The Sixth Circuit Rules Against Biden Admin on Race- and Sex-Based COVID-19 Relief Funds

The U.S. Congress passed the American Rescue Plan Act of 2021, which created a $28.6 billion fund called the Restaurant Revitalization Fund, administered by the U.S. Small Business Administration (SBA), to help restaurants impacted by the COVID-19 pandemic.

For the first 21 days, the fund prioritized grants to businesses owned by women, minorities, and veterans before dispensing money to owners outside these classifications. A group of restaurant owners filed a lawsuit against the government for discrimination. Although eligible for relief, they didn’t apply. The SBA stated that it would “accept applications from all eligible applicants, but only process and fund priority group applications.”

White, male, and non-veteran restaurant owners naturally were concerned that the fund would dry up before they had a chance to receive help.

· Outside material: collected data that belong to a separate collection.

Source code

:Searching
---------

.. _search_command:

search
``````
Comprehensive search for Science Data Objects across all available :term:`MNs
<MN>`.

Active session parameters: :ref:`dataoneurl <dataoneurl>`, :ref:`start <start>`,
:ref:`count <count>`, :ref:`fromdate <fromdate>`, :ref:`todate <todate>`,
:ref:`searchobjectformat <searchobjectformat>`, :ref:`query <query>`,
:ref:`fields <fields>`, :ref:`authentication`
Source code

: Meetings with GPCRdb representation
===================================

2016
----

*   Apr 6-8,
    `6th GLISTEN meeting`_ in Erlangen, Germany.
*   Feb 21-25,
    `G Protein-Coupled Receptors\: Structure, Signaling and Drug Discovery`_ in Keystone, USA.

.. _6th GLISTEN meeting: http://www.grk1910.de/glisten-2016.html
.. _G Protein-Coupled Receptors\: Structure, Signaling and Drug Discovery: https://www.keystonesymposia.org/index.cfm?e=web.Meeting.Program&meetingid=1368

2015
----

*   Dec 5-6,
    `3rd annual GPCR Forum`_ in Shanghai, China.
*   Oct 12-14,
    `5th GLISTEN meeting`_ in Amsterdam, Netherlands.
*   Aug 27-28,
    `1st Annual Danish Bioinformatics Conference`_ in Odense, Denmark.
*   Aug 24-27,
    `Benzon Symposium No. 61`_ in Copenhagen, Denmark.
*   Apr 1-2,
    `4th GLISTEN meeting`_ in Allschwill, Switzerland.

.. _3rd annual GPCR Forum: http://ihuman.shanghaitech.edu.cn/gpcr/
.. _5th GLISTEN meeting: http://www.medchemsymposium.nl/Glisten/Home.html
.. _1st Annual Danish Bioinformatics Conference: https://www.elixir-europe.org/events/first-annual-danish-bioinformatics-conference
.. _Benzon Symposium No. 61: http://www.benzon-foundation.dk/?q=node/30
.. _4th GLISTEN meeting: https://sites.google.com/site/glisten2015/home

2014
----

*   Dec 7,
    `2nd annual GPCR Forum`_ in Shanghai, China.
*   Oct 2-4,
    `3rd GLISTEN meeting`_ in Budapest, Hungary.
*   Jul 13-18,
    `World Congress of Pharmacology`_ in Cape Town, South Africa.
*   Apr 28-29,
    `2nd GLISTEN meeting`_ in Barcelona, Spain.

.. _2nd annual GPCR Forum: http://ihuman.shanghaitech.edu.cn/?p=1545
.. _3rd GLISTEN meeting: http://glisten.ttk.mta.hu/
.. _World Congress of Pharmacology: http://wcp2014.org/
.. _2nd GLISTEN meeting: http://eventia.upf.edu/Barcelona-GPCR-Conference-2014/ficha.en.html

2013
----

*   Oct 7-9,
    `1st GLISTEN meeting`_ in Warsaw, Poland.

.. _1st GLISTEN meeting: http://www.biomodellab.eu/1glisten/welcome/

A district court granted the plaintiffs’ request for a temporary restraining order. The court contended that the government failed to prove a compelling interest in “remedying past discrimination in the restaurant industry,” the plaintiffs were likely to succeed on the merits, and they would “suffer irreparable harm absent a TRO.”

Now plaintiffs in a different case prevailed against the government over discrimination in the Restaurant Revitalization Fund. The Wisconsin Institute for Law and Liberty, which represents the plaintiffs, made the announcement. A three-judge panel of U.S. Court of Appeals for the Sixth Circuit ruled 2-1 that the government can’t allocate taxpayers’ money based on race and sex. The court ordered the government to stop using these factors when processing an application for plaintiff Antonio Vitolo.

Vitolo co-owns a restaurant with his Hispanic wife, but he was not eligible for the fund because he’s white. The SBA didn’t process his application until all minority and female applicants were fulfilled. Like other plaintiffs, he was concerned the fund would run out of money.

The court said that the plaintiffs (Vitolo personally and the restaurant) “continue to suffer a real and concrete injury by having their application considered behind the priority applications because of race and sex.” The government didn’t satisfy the “compelling interest” requirement in remedying some specific episode of past discrimination. Even if the government had satisfied this requirement, the court said, the race- and sex-based priority was not narrowly tailored to further that interest.